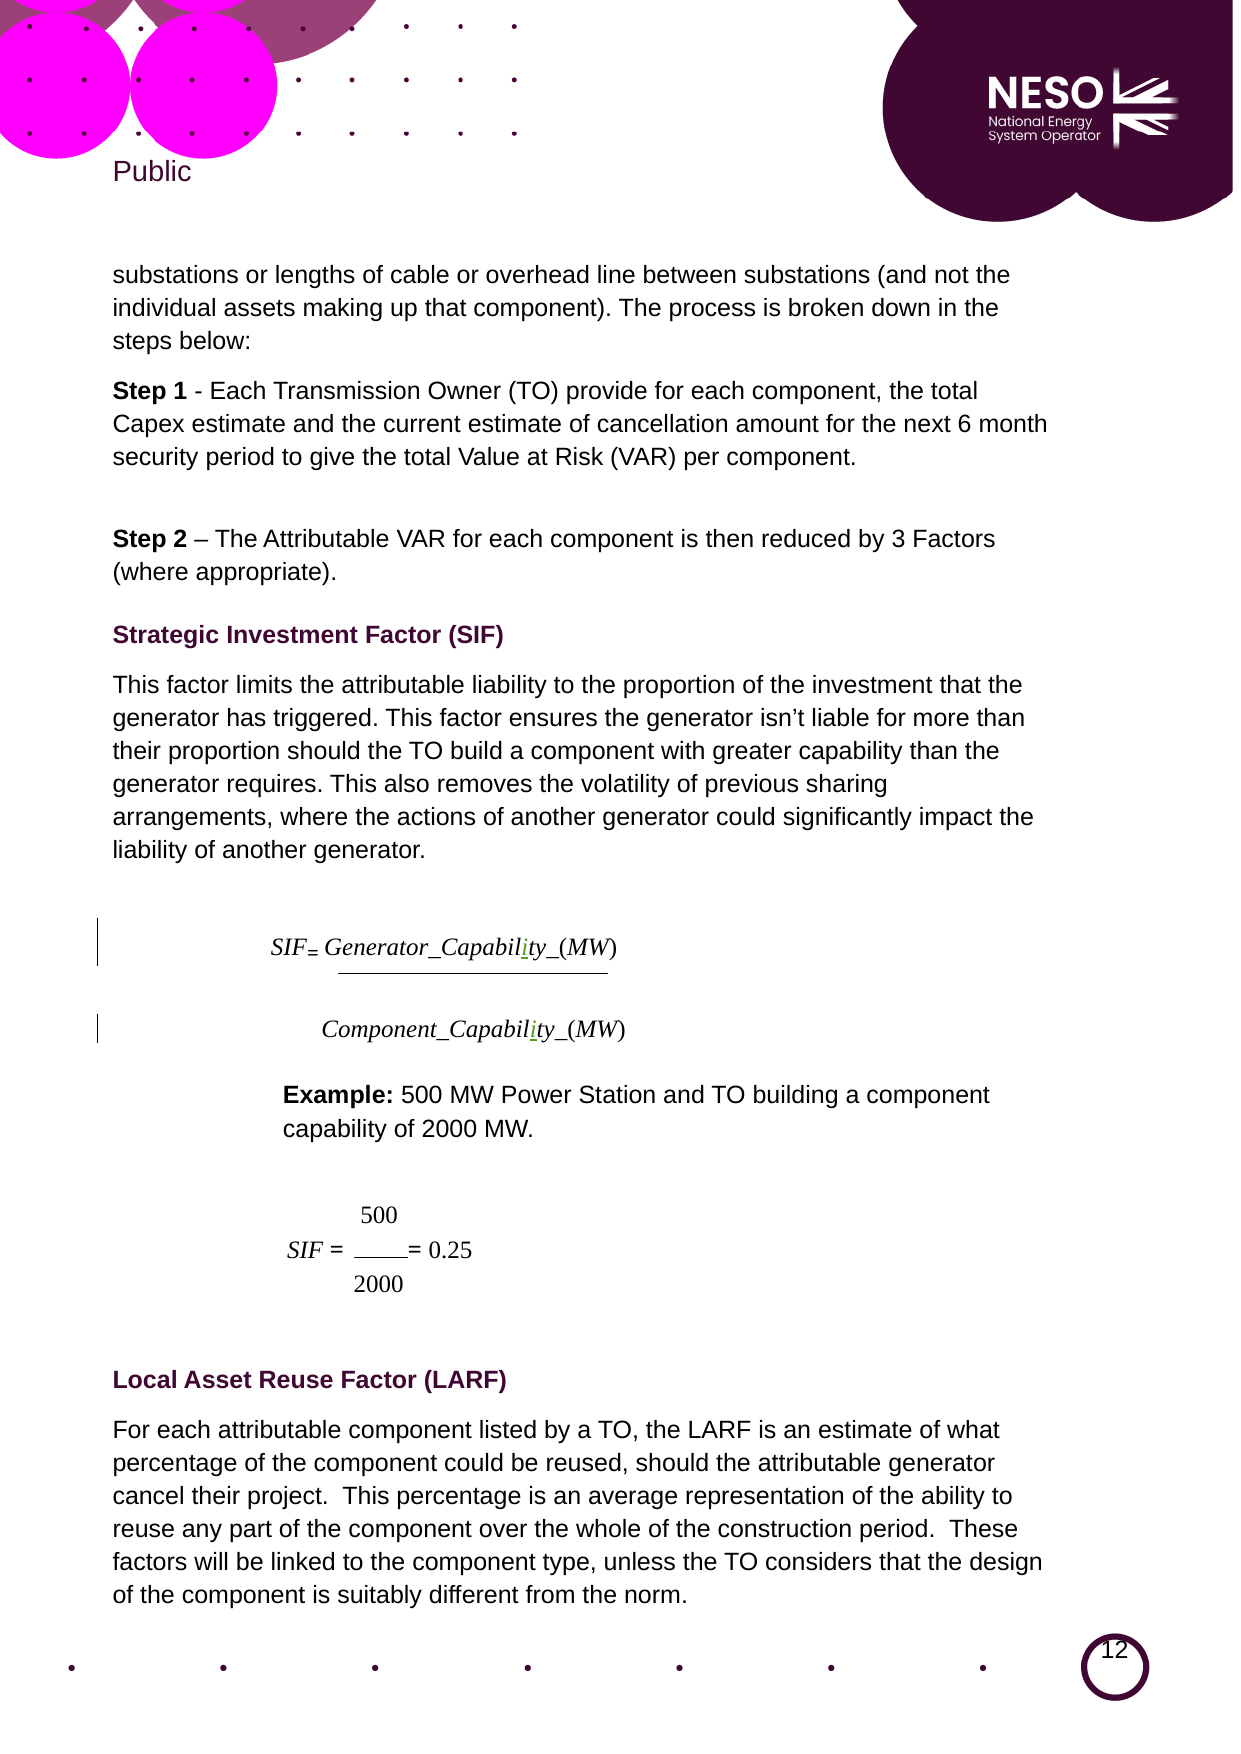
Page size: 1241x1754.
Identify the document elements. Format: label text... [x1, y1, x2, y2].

text Example: 500 MW Power Station and TO building a component capability of 2000 MW. [283, 1081, 1052, 1142]
text SIF = = 0.25 [112, 1232, 1128, 1266]
text This factor limits the attributable liability to the proportion of the investment that the generator has triggered. This factor ensures the generator isn’t liable for more than their proportion should the TO build a component with greater capability than the generator requires. This also removes the volatility of previous sharing arrangements, where the actions of another generator could significantly impact the liability of another generator. [112, 670, 1052, 864]
text Component_Capabilty_(MW) [112, 1014, 1128, 1043]
text Step 2 – The Attributable VAR for each component is then reduced by 3 Factors (where appropriate). [112, 524, 1052, 586]
text 500 [360, 1200, 1128, 1229]
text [112, 260, 1052, 355]
text SIF= Generator_Capabilty_(MW) [112, 918, 1128, 966]
text For each attributable component listed by a TO, the LARF is an estimate of what percentage of the component could be reused, should the attributable generator cancel their project. This percentage is an average representation of the ability to reuse any part of the component over the whole of the construction period. These factors will be linked to the component type, unless the TO considers that the design of the component is suitably different from the norm. [112, 1415, 1052, 1609]
subtitle Strategic Investment Factor (SIF) [112, 620, 1128, 649]
text 2000 [112, 1269, 1128, 1298]
picture [0, 0, 1233, 1727]
text Step 1 - Each Transmission Owner (TO) provide for each component, the total Capex estimate and the current estimate of cancellation amount for the next 6 month security period to give the total Value at Risk (VAR) per component. [112, 376, 1052, 470]
subtitle Local Asset Reuse Factor (LARF) [112, 1365, 1128, 1394]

###

REQUIRED WORK: An exact copy of the entries above is needed, with the pictures removed.

COMPLETED TASK:
Page size: 1241x1754.
Identify the document elements. Format: label text... [x1, y1, x2, y2].

text Example: 500 MW Power Station and TO building a component capability of 2000 MW. [283, 1081, 1052, 1142]
text SIF = = 0.25 [112, 1232, 1128, 1266]
text This factor limits the attributable liability to the proportion of the investment that the generator has triggered. This factor ensures the generator isn’t liable for more than their proportion should the TO build a component with greater capability than the generator requires. This also removes the volatility of previous sharing arrangements, where the actions of another generator could significantly impact the liability of another generator. [112, 670, 1052, 864]
text Component_Capabilty_(MW) [112, 1014, 1128, 1043]
text Step 2 – The Attributable VAR for each component is then reduced by 3 Factors (where appropriate). [112, 524, 1052, 586]
text 500 [360, 1200, 1128, 1229]
text [112, 260, 1052, 355]
text SIF= Generator_Capabilty_(MW) [112, 918, 1128, 966]
text For each attributable component listed by a TO, the LARF is an estimate of what percentage of the component could be reused, should the attributable generator cancel their project. This percentage is an average representation of the ability to reuse any part of the component over the whole of the construction period. These factors will be linked to the component type, unless the TO considers that the design of the component is suitably different from the norm. [112, 1415, 1052, 1609]
subtitle Strategic Investment Factor (SIF) [112, 620, 1128, 649]
text 2000 [112, 1269, 1128, 1298]
picture [0, 0, 1233, 1727]
text Step 1 - Each Transmission Owner (TO) provide for each component, the total Capex estimate and the current estimate of cancellation amount for the next 6 month security period to give the total Value at Risk (VAR) per component. [112, 376, 1052, 470]
subtitle Local Asset Reuse Factor (LARF) [112, 1365, 1128, 1394]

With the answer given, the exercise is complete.